À seulement 17 ans, Ousmane Dicko vient d’être nommé parmi les 30 jeunes Africains de moins de 30 ans les plus prometteurs selon le prestigieux magazine Forbes, édition 2025. Une distinction qui fait écho bien au-delà des frontières du Mali. Car Ousmane n’est pas simplement un prodige numérique : il est le premier jeune Malien à fonder une agence d’intelligence artificielle, une première dans l’histoire technologique du pays.
De Bamako à Forbes
Tout commence en 2022, lorsqu’il découvre les premières interfaces d’intelligence artificielle comme ChatGPT. Curieux et passionné, Ousmane explore seul ces technologies. En septembre 2023, il lance Dicken AI, une agence 100 % malienne spécialisée dans les solutions IA pour les entreprises africaines : agents conversationnels, automatisation, chatbots, IA locale… Rien n’échappe à sa vision.
En deux ans, ce jeune autodidacte a su démontrer qu’on peut entreprendre en Afrique avec rigueur, sans attendre d’avoir des diplômes prestigieux, mais en capitalisant sur l’autonomie, l’observation et le travail intelligent.

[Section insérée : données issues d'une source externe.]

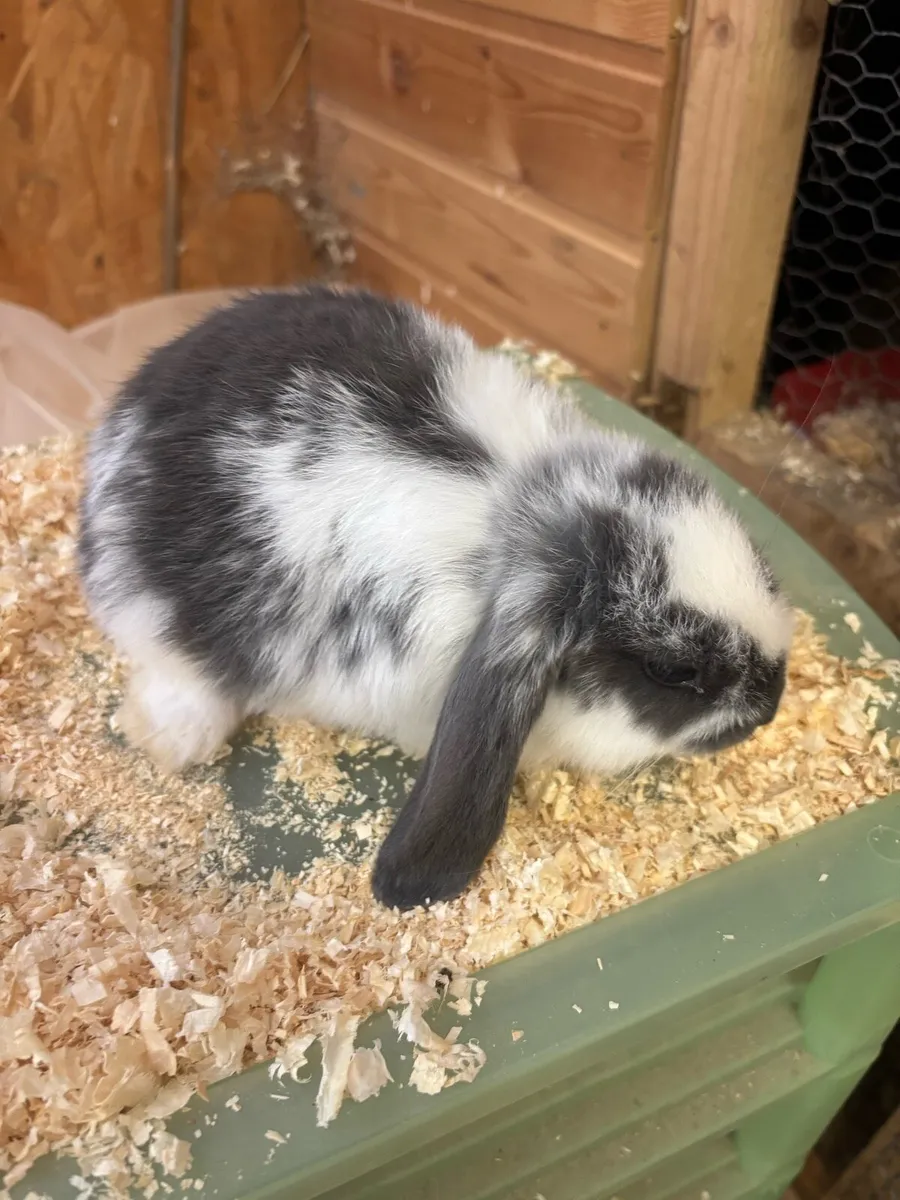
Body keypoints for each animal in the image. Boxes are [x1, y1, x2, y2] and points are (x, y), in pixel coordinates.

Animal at [78, 285, 794, 911]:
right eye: (673, 670)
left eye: (762, 566)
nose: (769, 708)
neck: (526, 516)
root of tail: (110, 441)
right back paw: (165, 736)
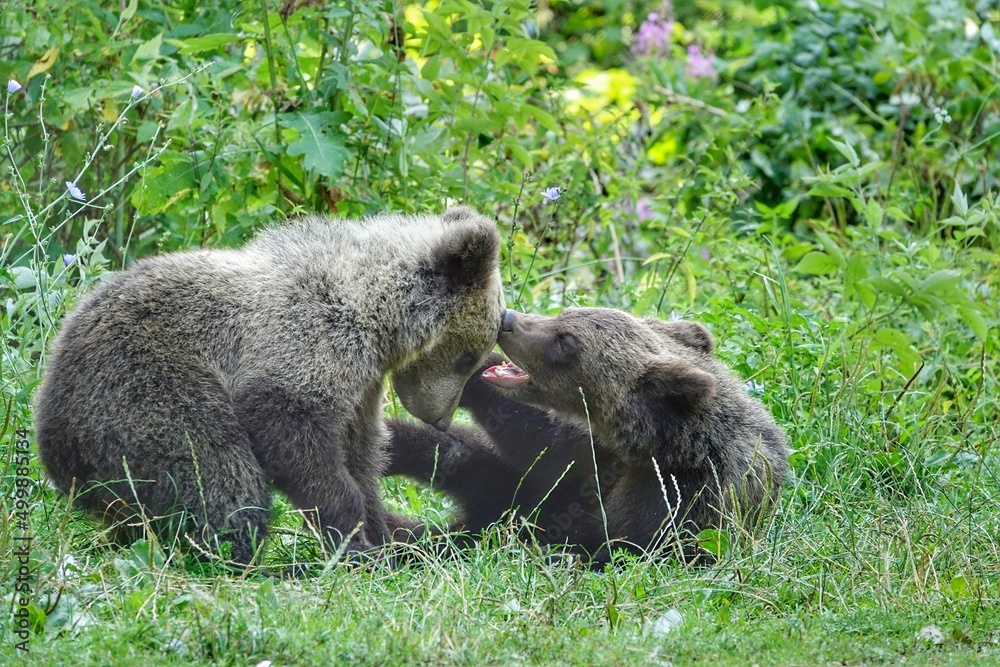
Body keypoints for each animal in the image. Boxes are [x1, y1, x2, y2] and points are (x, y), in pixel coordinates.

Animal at [34, 206, 505, 566]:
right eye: (469, 356)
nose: (441, 419)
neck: (374, 316)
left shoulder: (361, 387)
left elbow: (362, 454)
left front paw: (380, 533)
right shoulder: (301, 343)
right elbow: (291, 435)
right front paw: (354, 539)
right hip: (145, 388)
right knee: (216, 472)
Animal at [387, 307, 788, 565]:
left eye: (566, 341)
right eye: (565, 312)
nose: (509, 320)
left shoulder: (680, 502)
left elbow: (609, 543)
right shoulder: (592, 453)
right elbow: (541, 444)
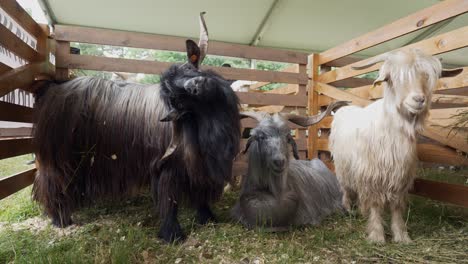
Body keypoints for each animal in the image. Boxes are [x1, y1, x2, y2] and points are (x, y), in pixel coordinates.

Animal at [31, 13, 239, 242]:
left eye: (189, 68)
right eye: (177, 99)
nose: (194, 85)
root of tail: (52, 89)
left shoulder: (198, 168)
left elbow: (199, 194)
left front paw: (208, 217)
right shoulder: (167, 166)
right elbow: (170, 199)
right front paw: (172, 233)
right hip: (57, 156)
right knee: (51, 182)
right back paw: (60, 219)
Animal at [330, 49, 460, 243]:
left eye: (427, 76)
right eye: (393, 77)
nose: (418, 99)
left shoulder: (401, 175)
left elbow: (397, 206)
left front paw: (401, 236)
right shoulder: (372, 173)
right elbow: (375, 204)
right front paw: (377, 236)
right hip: (342, 165)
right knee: (345, 187)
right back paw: (348, 209)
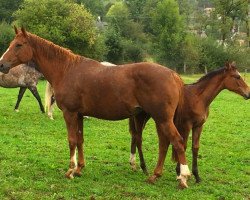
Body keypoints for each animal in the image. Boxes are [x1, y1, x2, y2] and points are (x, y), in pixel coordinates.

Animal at [0, 27, 190, 188]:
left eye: (18, 45)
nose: (1, 64)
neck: (66, 70)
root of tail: (173, 74)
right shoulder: (79, 115)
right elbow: (80, 140)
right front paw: (79, 169)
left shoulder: (70, 113)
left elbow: (72, 140)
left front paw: (70, 171)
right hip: (159, 119)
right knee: (164, 144)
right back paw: (155, 175)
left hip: (162, 119)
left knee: (177, 142)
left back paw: (183, 178)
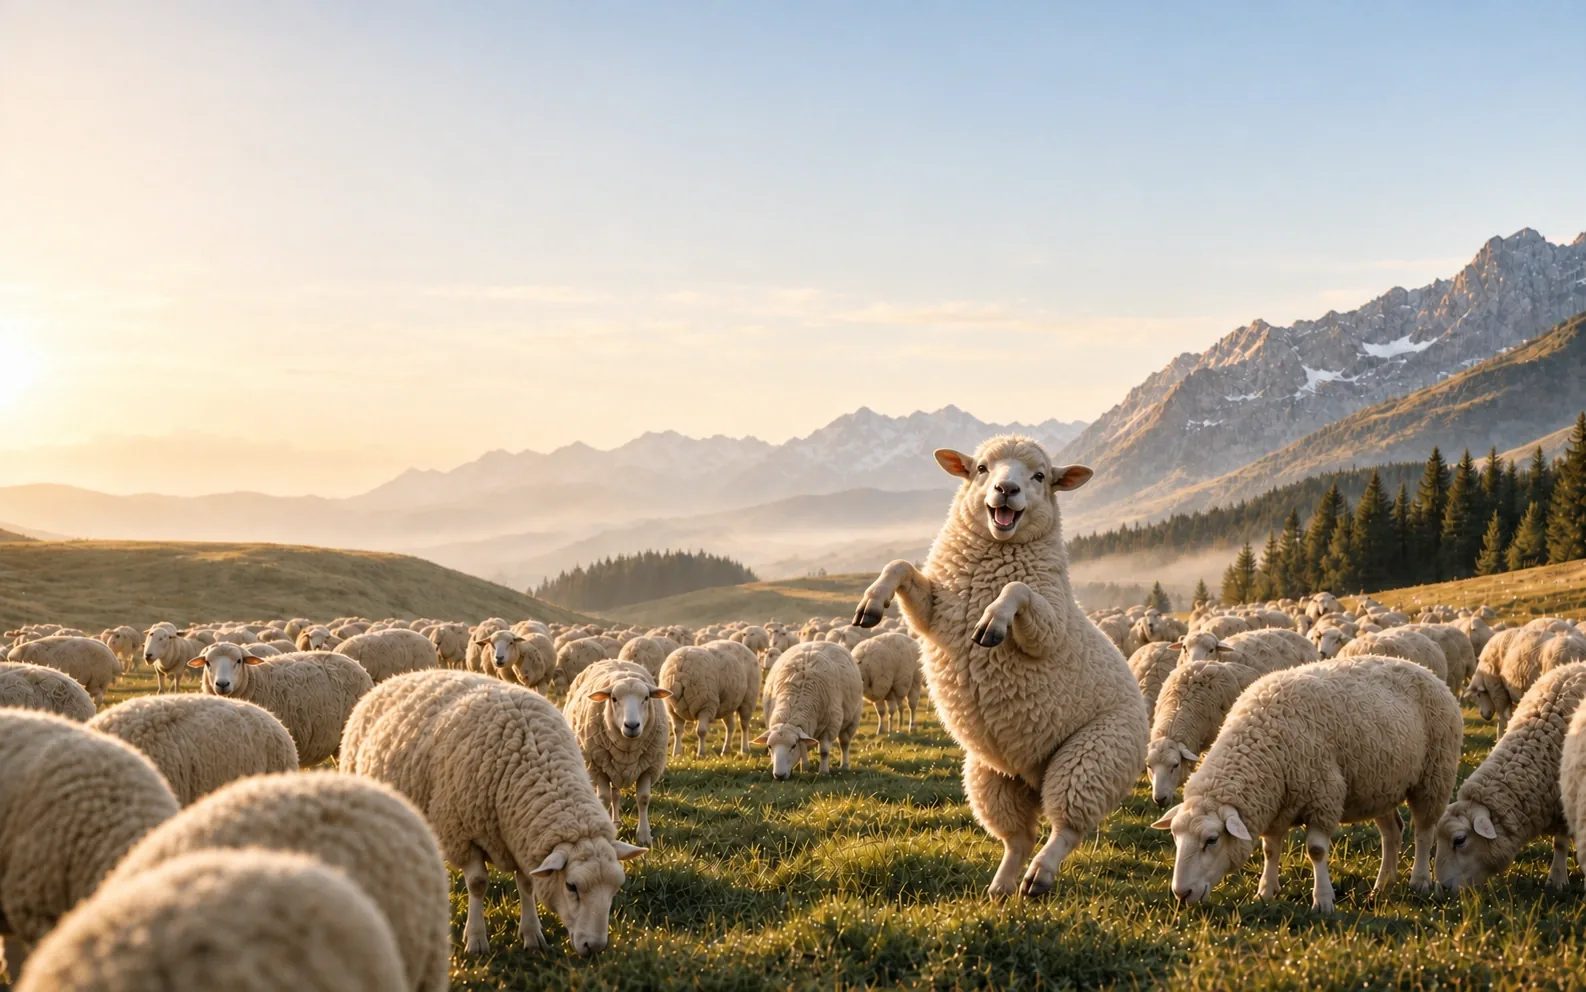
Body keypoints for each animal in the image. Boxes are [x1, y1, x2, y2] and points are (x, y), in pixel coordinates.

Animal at [339, 670, 646, 957]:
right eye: (571, 886)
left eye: (615, 888)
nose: (595, 947)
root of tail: (398, 677)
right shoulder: (462, 834)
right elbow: (477, 884)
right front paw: (475, 940)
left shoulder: (521, 839)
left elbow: (527, 884)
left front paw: (532, 934)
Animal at [564, 660, 671, 845]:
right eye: (614, 699)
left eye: (646, 698)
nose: (632, 725)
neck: (628, 748)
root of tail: (614, 660)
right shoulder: (597, 767)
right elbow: (604, 799)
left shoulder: (649, 768)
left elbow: (643, 798)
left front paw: (644, 836)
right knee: (612, 795)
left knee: (616, 794)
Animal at [753, 641, 864, 777]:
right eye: (769, 746)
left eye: (793, 746)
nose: (779, 776)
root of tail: (820, 641)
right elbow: (804, 748)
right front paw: (804, 768)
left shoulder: (830, 726)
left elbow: (824, 751)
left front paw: (823, 772)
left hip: (853, 718)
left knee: (845, 742)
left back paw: (845, 766)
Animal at [853, 435, 1147, 898]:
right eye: (981, 468)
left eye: (1041, 475)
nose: (1007, 489)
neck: (993, 554)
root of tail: (1034, 776)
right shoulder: (935, 613)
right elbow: (899, 565)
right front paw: (871, 603)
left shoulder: (1051, 628)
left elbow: (1018, 588)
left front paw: (993, 622)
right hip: (991, 773)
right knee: (1019, 836)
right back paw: (1002, 887)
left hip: (1092, 756)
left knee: (1066, 827)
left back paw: (1040, 876)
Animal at [1152, 657, 1462, 912]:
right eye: (1175, 836)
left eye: (1212, 840)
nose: (1181, 893)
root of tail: (1424, 669)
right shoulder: (1275, 802)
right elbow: (1270, 849)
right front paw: (1266, 891)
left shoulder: (1323, 796)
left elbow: (1316, 851)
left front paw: (1323, 900)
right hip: (1379, 785)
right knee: (1393, 833)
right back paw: (1383, 883)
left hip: (1434, 775)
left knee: (1423, 832)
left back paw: (1419, 880)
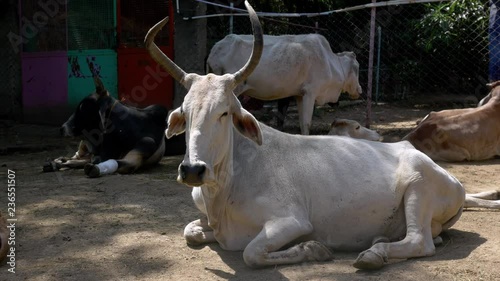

« L’échec au bac m’a appris une chose : il faut travailler mieux, pas toujours plus. » Ousmane Dicko
Une intelligence artificielle pensée par et pour l’Afrique
Dicken AI se distingue en développant des outils pensés pour les réalités africaines : instabilité du réseau, accès limité à la formation numérique, besoins locaux. Ousmane ne se contente pas de reproduire ce qui existe ailleurs : il veut adapter, traduire, transformer. Son ambition ? Créer un modèle de langage 100 % malien, enraciné dans les langues, les codes et les cultures du pays.

Un projet qui, s’il voit le jour, positionnerait le Mali comme l’un des rares pays africains à concevoir sa propre IA souveraine.
Dans un pays souvent éclipsé par les crises sécuritaires ou économiques, l’émergence d’un profil comme celui d’Ousmane Dicko réveille une autre image du Mali : celle d’une jeunesse créative, résiliente, tournée vers l’avenir.
Et si cette nouvelle génération décidait de bâtir le futur numérique du continent, non pas depuis la Silicon Valley, mais depuis Bamako, Ouagadougou, Dakar ou Abidjan ?
« L’Afrique ne manque pas de cerveaux. Elle a juste besoin d’espace pour les laisser créer. » Ousmane Dicko
Cette mise en lumière par Forbes est un honneur, mais aussi un défi. Désormais sous les projecteurs, Ousmane Dicko devient un modèle pour la jeunesse malienne et africaine. Il devra apprendre à croiser la célébrité naissante avec la rigueur d’un entrepreneur, le tout dans un écosystème encore balbutiant.
Mais s’il garde la même foi dans l’efficacité, la stratégie, et l’humilité qui ont marqué ses débuts, Ousmane pourrait bien devenir une figure fondatrice de l’intelligence artificielle africaine.